Understanding the scope is critical for:
- Designing around the patent to develop non-infringing variants.
- Building complementary patents that leverage the original’s protection.
- Ensuring freedom to operate post-patent expiry.
Conclusion
U.S. Patent 4,927,814 holds a prominent position in the pharmaceutical patent landscape of kinase inhibitors, covering a broad class of pyridothienopyrimidine derivatives with potential anticancer activity. Its claims encompass compounds, synthesis methods, and therapeutic applications, offering extensive protection during its enforceable life.

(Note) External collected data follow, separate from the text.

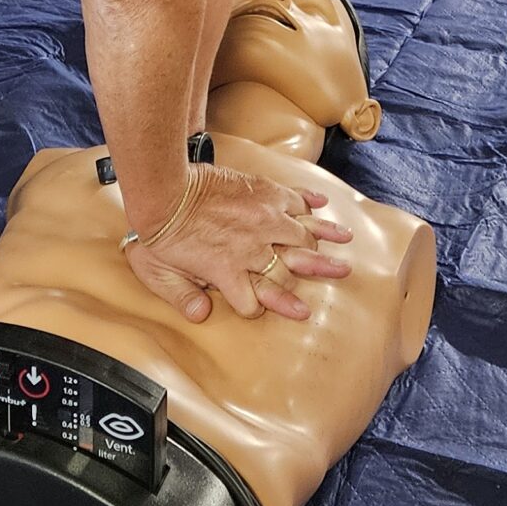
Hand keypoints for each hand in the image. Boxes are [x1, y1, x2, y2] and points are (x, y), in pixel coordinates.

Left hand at [122, 162, 351, 324]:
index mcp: (230, 272)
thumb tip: (201, 315)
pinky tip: (322, 205)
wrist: (165, 190)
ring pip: (302, 234)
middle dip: (319, 271)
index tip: (298, 310)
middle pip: (293, 267)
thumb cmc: (160, 234)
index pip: (260, 301)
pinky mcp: (262, 193)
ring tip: (346, 240)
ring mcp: (262, 219)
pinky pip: (293, 198)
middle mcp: (253, 249)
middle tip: (342, 272)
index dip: (276, 306)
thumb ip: (182, 298)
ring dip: (325, 238)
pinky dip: (309, 202)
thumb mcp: (160, 275)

While the patent has expired, its foundational nature has shaped subsequent innovations, and careful analysis remains essential for continued development in kinase-targeted therapies.
Key Takeaways
- The '814 patent established a broad chemical and therapeutic scope for pyridothienopyrimidine derivatives as kinase inhibitors.
- Its claims cover compounds, methods for treatment, and synthesis processes, influencing subsequent patent filings.
- Post-expiry, the patent’s scope primarily influences freedom to operate and guides design-around strategies.
- Developers must analyze overlapping claims in related patents, especially those related to EGFR inhibitors, to ensure freedom to market.
- Innovations focusing on derivative compounds, improved efficacy, and formulations continue to extend the patent landscape beyond the original '814 patent.
FAQs
1. What is the primary chemical core covered by U.S. Patent 4,927,814?
The patent primarily covers pyridothienopyrimidine derivatives, a heterocyclic scaffold designed for kinase inhibition.
2. Does the patent claim methods of treatment?
Yes, the patent includes claims for therapeutic methods involving administering the compounds to treat kinase-mediated diseases, particularly cancers.
3. Has the patent influenced subsequent kinase inhibitor development?
Absolutely; its broad claims laid groundwork for later patents on related compounds and derivatives, shaping the kinase inhibitor patent landscape.
4. When did the patent expire, and what are the implications?
The patent expired in 2007, unlocking market opportunities for generics while still informing current drug development strategies.
5. Are there notable legal challenges or litigations related to this patent?
While specific high-profile litigations are limited, the patent’s broad claims have historically been scrutinized in patent thickets, especially in the context of EGFR inhibitor patents, affecting licensing and research freedom.
Sources
[1] U.S. Patent No. 4,927,814, "Heterocyclic compounds," granted 1990.
[2] Lawrence, B.D., et al. “Evolution of kinase inhibitors.” Nature Reviews Drug Discovery. 2019.
[3] U.S. Patent and Trademark Office (USPTO) patent databases.
[4] Hanahan, D., Weinberg, R.A. “Hallmarks of Cancer: The Next Generation.” Cell. 2011.